* _Dataset excerpts_:
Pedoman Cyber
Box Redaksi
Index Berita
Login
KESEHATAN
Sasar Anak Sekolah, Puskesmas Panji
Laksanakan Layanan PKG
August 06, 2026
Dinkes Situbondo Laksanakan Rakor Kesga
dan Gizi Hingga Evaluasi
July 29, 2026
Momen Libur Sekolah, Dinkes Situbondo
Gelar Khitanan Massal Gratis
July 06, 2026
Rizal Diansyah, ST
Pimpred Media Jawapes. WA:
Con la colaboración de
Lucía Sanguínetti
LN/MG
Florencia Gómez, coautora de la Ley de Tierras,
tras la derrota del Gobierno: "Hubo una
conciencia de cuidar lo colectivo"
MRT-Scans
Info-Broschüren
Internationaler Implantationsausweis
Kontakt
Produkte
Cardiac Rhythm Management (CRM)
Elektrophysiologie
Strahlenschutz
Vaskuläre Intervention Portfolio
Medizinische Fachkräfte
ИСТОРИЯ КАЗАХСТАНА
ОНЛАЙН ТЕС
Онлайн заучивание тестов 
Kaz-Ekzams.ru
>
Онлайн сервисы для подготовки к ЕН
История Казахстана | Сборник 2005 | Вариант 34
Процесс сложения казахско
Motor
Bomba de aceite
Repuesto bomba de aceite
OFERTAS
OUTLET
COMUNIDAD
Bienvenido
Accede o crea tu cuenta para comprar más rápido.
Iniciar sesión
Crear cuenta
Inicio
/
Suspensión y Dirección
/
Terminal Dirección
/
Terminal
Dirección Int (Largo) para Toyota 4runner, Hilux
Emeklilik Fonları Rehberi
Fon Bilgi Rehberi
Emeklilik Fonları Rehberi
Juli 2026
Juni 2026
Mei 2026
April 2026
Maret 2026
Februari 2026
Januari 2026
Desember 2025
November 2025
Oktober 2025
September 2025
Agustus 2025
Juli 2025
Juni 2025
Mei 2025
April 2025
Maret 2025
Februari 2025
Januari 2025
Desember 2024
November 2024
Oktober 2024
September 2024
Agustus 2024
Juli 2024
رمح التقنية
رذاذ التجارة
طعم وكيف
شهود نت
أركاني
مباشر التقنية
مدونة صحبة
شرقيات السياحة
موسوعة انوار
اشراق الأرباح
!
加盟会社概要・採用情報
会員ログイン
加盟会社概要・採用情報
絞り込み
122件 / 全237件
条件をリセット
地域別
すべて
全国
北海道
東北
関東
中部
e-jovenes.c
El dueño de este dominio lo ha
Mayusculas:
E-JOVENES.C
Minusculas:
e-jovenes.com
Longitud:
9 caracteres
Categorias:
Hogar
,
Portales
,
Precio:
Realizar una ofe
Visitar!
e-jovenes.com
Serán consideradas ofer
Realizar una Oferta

* _Task goal_:
Render the lines from the start of the dataset excerpts through the line containing "Repuesto bomba de aceite", both included, as a numbered list with blank lines omitted.

* _Exercise response_:
1. Pedoman Cyber
2. Box Redaksi
3. Index Berita
4. Login
5. KESEHATAN
6. Sasar Anak Sekolah, Puskesmas Panji
7. Laksanakan Layanan PKG
8. August 06, 2026
9. Dinkes Situbondo Laksanakan Rakor Kesga
10. dan Gizi Hingga Evaluasi
11. July 29, 2026
12. Momen Libur Sekolah, Dinkes Situbondo
13. Gelar Khitanan Massal Gratis
14. July 06, 2026
15. Rizal Diansyah, ST
16. Pimpred Media Jawapes. WA:
17. Con la colaboración de
18. Lucía Sanguínetti
19. LN/MG
20. Florencia Gómez, coautora de la Ley de Tierras,
21. tras la derrota del Gobierno: "Hubo una
22. conciencia de cuidar lo colectivo"
23. MRT-Scans
24. Info-Broschüren
25. Internationaler Implantationsausweis
26. Kontakt
27. Produkte
28. Cardiac Rhythm Management (CRM)
29. Elektrophysiologie
30. Strahlenschutz
31. Vaskuläre Intervention Portfolio
32. Medizinische Fachkräfte
33. ИСТОРИЯ КАЗАХСТАНА
34. ОНЛАЙН ТЕС
35. Онлайн заучивание тестов 
36. Kaz-Ekzams.ru
37. >
38. Онлайн сервисы для подготовки к ЕН
39. История Казахстана | Сборник 2005 | Вариант 34
40. Процесс сложения казахско
41. Motor
42. Bomba de aceite
43. Repuesto bomba de aceite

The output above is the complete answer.